#### Task prompt
Put everything from the line containing "Rendered at 1654 by 1241 pixels." down to the line containing "picture [0, 0, 1654, 1241]", both included, into a numbered list. Leave out blank lines.

#### Record list
= = = = = = =

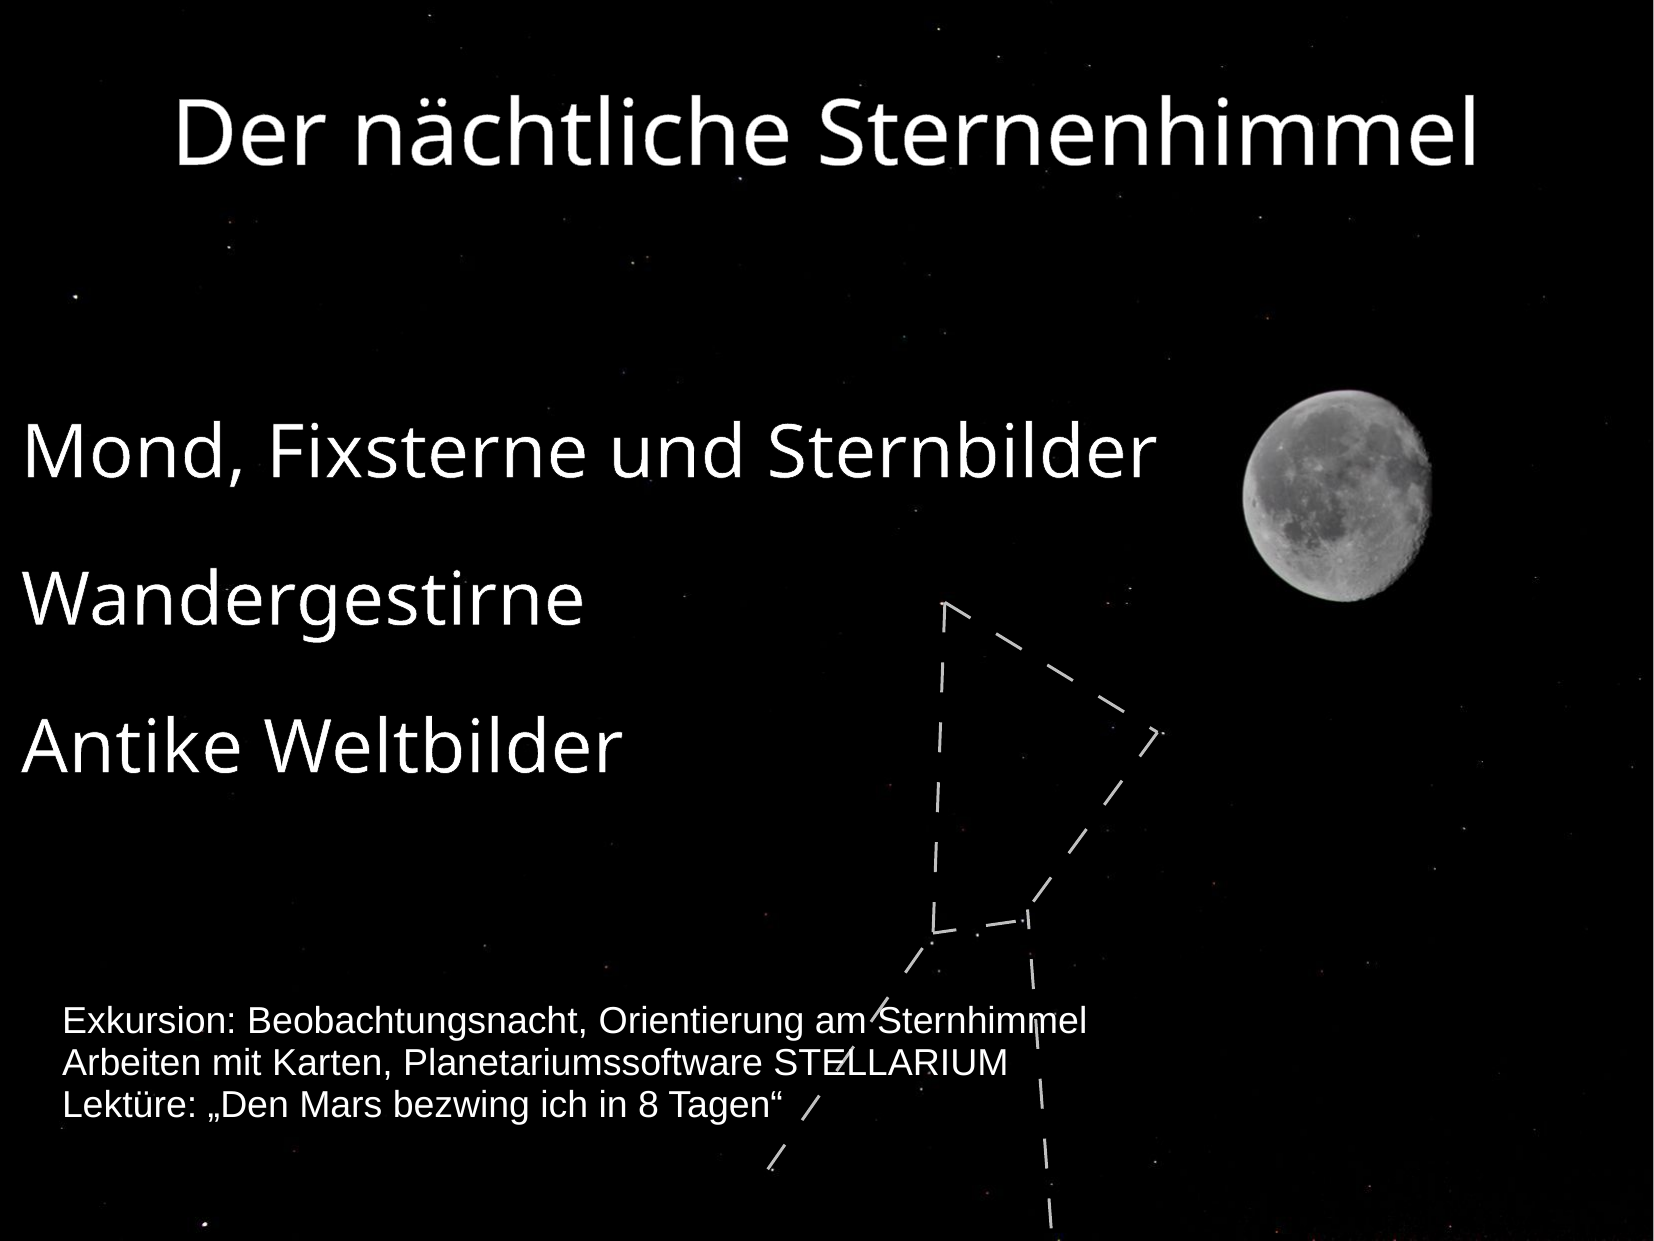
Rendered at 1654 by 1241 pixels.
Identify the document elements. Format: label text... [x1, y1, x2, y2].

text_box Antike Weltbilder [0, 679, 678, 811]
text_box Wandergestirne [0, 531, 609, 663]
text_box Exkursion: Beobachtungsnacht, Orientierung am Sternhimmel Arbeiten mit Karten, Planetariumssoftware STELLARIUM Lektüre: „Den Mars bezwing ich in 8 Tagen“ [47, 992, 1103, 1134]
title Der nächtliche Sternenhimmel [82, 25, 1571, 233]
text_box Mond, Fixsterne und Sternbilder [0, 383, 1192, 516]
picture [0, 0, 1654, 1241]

= = = = = = =

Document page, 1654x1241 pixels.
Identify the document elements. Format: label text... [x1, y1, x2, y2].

= = = = = = =

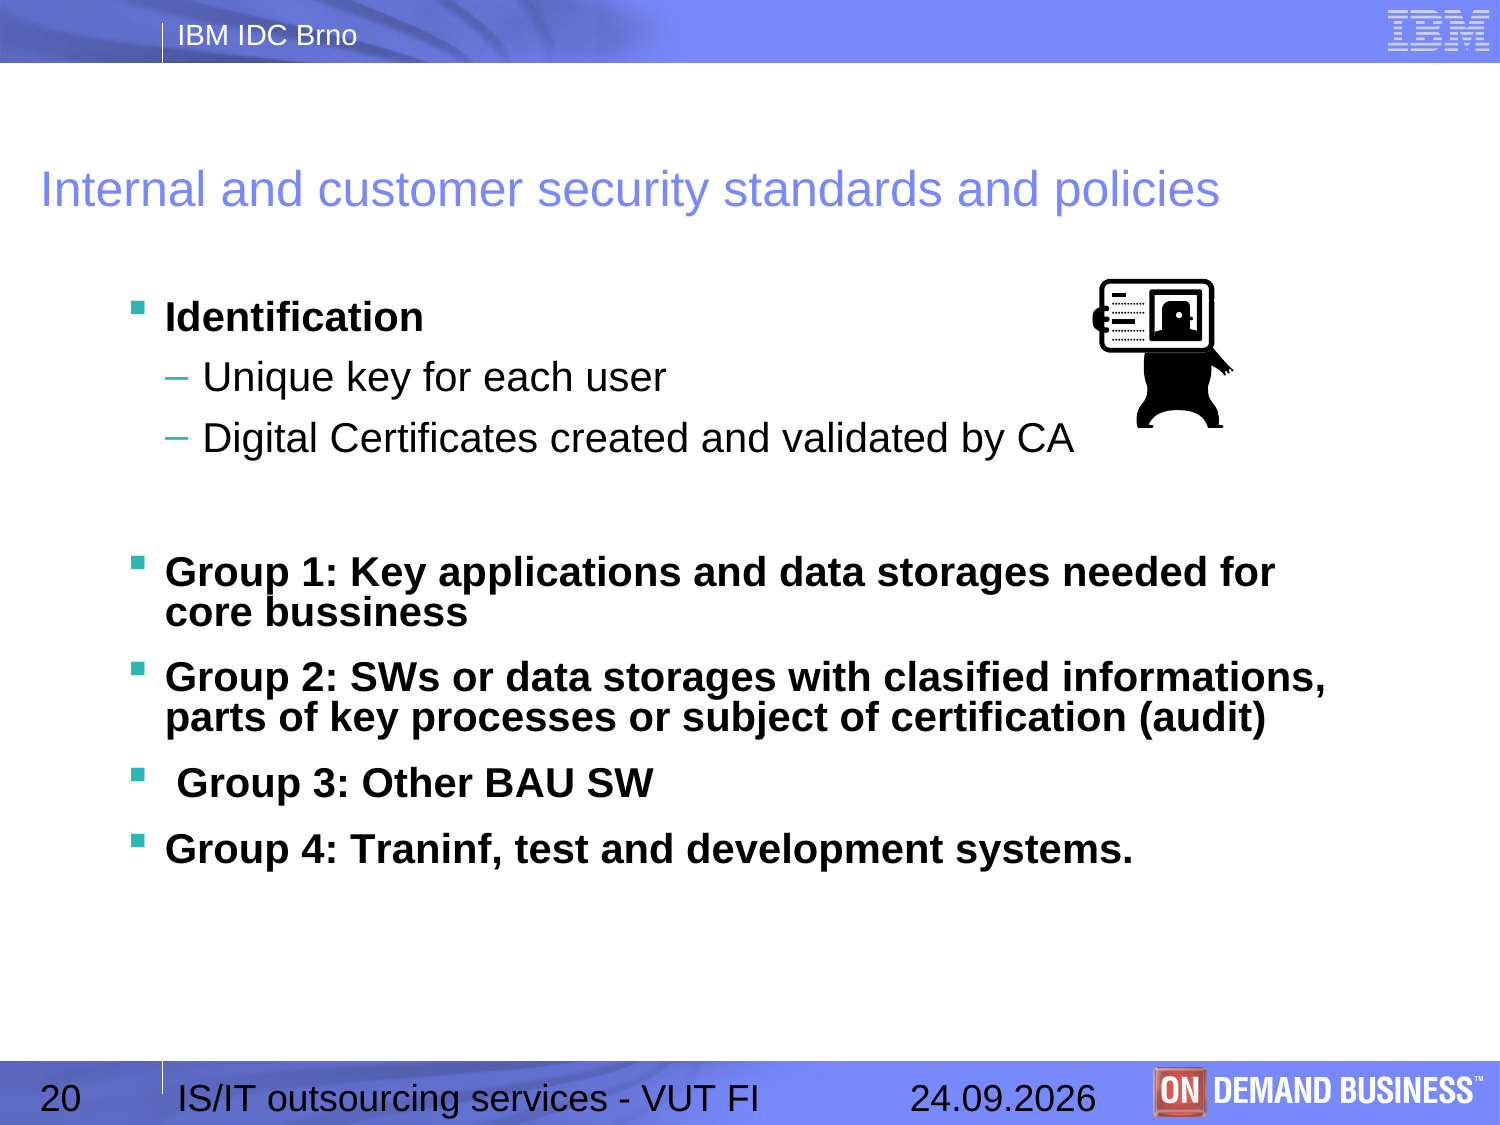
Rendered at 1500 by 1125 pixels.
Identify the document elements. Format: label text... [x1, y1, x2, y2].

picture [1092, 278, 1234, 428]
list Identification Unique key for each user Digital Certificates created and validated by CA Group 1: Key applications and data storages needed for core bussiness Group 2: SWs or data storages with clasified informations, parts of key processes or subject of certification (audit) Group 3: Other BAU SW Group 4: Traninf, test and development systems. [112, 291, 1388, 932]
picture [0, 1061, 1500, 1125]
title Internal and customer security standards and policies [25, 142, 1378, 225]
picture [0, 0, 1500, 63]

= = = = = = =

#### Answer to this task
1. Rendered at 1654 by 1241 pixels.
2. Identify the document elements. Format: label text... [x1, y1, x2, y2].
3. text_box Antike Weltbilder [0, 679, 678, 811]
4. text_box Wandergestirne [0, 531, 609, 663]
5. text_box Exkursion: Beobachtungsnacht, Orientierung am Sternhimmel Arbeiten mit Karten, Planetariumssoftware STELLARIUM Lektüre: „Den Mars bezwing ich in 8 Tagen“ [47, 992, 1103, 1134]
6. title Der nächtliche Sternenhimmel [82, 25, 1571, 233]
7. text_box Mond, Fixsterne und Sternbilder [0, 383, 1192, 516]
8. picture [0, 0, 1654, 1241]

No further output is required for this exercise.